O ponto é que a legislação brasileira permite o desmatamento de forma legal dentro da Amazônia de até 20% da propriedade, deixando 80% preservado. O pacto, contudo, não faz distinção de desmatamento legal ou ilegal, o que acaba por restringir o uso da terra por parte dos produtores e, de certa forma, se caracterizar por uma prática não concorrencial.
Os governadores dos Estados que fazem parte do bioama Amazônia também não aprovam a moratória da soja. Ao restringir a expansão da atividade em seu território, as empresas acabam por limitar, de uma maneira ou de outra, a arrecadação estadual.
A briga entre Estados e indústrias ficou tão acirrada por conta da moratória que, no ano passado, o governador de Mato Grosso, Mauro Mendes sancionou uma lei aprovada na Assembleia Legislativa do Estado que restringiu a concessão de benefícios fiscais a empresas que aderirem à moratória da soja no estado.
“Nosso país é soberano e nenhuma empresa pode descumprir as nossas leis ambientais, que são as mais restritivas do mundo. Continuaremos sendo o maior produtor de alimentos do Brasil, referência em competitividade, e fazendo tudo isso de forma sustentável”, disse o governador à época.
Contudo, o STF (Supremo Tribunal Federal) suspendeu a lei de Mato Grosso. Em decisão monocrática, o ministro Flávio Dino disse que cada empresa é livre para estabelecer a sua política de compras e não pode ser punida por exercer essa liberdade relacionada ao direito de propriedade.

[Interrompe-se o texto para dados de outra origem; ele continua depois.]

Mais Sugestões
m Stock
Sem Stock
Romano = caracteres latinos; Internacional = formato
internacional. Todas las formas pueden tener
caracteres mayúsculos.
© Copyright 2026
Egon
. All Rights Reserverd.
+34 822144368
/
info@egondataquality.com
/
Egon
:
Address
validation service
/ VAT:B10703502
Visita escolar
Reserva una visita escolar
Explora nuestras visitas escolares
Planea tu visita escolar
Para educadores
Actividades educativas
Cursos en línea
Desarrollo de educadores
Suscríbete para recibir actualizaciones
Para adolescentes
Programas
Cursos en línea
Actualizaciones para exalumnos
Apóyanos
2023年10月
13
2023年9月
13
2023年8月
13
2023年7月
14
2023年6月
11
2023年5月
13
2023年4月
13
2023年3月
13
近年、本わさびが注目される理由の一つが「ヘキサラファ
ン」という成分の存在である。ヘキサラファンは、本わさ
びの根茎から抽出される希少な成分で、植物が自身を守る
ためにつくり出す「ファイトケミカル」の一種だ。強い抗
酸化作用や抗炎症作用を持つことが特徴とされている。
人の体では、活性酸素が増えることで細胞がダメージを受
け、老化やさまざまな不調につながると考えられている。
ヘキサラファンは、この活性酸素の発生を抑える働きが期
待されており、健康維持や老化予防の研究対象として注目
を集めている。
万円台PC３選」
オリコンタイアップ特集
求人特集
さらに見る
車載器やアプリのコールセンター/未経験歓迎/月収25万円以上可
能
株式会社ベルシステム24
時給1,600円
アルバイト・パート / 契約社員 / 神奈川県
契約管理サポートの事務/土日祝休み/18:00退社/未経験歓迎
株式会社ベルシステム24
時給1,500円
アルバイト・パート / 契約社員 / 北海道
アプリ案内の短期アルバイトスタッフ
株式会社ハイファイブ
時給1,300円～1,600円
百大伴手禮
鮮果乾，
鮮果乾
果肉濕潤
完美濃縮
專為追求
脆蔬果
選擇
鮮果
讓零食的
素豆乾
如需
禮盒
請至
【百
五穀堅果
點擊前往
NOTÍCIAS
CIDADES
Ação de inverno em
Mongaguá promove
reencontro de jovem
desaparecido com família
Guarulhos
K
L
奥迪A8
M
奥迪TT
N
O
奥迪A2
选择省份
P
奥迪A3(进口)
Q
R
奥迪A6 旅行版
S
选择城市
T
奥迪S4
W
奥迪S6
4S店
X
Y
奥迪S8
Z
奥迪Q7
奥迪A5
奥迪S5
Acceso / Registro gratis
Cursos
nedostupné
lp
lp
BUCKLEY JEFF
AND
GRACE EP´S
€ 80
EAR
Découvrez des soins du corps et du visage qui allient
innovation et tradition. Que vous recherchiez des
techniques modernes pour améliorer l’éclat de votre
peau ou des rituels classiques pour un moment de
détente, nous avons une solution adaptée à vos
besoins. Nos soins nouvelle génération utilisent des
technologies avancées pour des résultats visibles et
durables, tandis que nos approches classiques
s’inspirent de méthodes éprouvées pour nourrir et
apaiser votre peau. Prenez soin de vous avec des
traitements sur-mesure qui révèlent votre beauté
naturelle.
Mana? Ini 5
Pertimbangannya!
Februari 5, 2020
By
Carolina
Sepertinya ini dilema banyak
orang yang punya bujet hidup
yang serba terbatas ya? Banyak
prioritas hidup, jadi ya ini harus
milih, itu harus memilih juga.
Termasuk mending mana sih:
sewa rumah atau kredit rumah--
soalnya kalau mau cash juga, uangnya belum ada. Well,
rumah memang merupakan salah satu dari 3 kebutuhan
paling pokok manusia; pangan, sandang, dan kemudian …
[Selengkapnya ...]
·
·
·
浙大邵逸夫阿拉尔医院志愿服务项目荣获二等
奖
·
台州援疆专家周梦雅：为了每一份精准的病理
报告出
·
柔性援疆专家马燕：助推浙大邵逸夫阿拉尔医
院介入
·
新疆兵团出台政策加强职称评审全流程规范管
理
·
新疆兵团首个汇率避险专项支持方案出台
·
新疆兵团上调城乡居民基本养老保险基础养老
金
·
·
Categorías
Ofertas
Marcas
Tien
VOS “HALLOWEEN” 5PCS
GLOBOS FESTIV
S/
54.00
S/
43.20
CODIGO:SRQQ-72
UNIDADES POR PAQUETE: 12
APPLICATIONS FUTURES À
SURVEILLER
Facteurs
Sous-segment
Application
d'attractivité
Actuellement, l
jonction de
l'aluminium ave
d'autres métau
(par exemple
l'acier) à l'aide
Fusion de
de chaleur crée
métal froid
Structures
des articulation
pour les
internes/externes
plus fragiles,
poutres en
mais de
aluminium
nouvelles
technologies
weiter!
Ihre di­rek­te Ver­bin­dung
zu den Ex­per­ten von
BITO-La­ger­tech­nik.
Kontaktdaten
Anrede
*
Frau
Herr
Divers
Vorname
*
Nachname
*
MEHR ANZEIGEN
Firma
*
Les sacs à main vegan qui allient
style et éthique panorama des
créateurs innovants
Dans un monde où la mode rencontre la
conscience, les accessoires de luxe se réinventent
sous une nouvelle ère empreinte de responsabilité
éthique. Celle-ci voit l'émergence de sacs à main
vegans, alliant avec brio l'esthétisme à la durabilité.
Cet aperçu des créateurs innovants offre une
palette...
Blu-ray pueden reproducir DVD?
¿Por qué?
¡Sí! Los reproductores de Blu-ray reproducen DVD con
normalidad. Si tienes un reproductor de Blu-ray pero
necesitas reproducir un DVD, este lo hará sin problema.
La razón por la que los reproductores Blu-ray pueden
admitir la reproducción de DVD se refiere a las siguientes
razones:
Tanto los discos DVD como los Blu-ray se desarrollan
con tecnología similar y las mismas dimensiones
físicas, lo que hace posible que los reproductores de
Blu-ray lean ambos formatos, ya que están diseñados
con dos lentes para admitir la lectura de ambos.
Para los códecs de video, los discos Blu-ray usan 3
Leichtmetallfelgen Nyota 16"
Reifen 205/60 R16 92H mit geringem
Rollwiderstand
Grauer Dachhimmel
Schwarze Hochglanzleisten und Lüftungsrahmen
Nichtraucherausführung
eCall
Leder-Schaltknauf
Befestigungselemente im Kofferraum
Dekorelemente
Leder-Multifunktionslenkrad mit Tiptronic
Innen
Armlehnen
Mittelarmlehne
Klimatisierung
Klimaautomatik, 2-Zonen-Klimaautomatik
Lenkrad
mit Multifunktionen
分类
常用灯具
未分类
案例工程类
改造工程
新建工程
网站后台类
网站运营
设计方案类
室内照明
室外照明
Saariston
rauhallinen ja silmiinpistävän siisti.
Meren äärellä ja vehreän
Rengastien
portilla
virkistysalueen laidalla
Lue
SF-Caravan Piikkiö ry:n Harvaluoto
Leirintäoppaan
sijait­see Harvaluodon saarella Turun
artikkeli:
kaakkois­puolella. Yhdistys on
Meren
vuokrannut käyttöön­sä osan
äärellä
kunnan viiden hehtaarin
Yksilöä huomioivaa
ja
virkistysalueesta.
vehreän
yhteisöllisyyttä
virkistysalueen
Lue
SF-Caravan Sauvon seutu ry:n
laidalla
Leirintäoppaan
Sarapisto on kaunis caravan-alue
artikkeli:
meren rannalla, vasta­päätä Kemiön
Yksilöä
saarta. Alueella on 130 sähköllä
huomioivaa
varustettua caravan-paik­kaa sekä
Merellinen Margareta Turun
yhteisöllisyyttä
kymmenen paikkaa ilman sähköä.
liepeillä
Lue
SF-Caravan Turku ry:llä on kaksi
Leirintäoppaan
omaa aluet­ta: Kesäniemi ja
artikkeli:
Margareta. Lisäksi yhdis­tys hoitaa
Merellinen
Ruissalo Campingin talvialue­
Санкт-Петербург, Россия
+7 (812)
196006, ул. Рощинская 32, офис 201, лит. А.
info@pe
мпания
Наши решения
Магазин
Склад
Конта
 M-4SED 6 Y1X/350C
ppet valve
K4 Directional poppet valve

Na avaliação da bancada ruralista do Congresso, quem também perde é a soberania do Brasil. Uma vez que um mecanismo privado como a moratória da soja imponha critérios mais rígidos que a própria legislação brasileira, a soberania nacional estaria sendo ferida, com a criação de um suposto cartel entre as tradings.
Quem ganha com a moratória
A moratória da soja garante às tradings a aceitação da soja brasileira em mercados mais exigentes, como a União Europeia. Alguns países do bloco buscam por produtos livres de desmatamento e aceitam a pagar mais por esse tipo de grão.
Alguns produtores também se beneficiam, especialmente os de maior porte. Com mais recursos e estrutura para comprovar que não houve mais desmatamento em suas propriedades desde julho de 2008, consegue dividir com as tradings parte do prêmio recebido pelos negócios feitos na Europa.
Se parte do Congresso diz que a moratória da soja ataca a soberania nacional, outra parte diz que foi exatamente esse pacto que contribuiu para alavancar a imagem do país no exterior. Em 2018, um relatório do Grupo de Trabalho da Soja (GTS) informou que nos 12 primeiros anos de vigência da moratória, apenas 1,2% do desmatamento ocorrido na Amazônia no período foram decorrentes do plantio de soja.
Entre ganhadores e perdedores, o fato é que a União Europeia está muito longe de ser o grande mercado para a soja brasileira. Se em 2006, quando a moratória da soja foi implementada, o bloco comprava 37,8% da soja exportada pelo Brasil, hoje, esse percentual não chega a 7%.
Além disso, entre 2006 e 2024, as exportações brasileiras de soja passaram de 25 milhões de toneladas para praticamente 99 milhões no ano passado. Nesse mesmo período, as vendas brasileiras para o bloco europeu caíram de 9,4 milhões de toneladas para 6,7 milhões.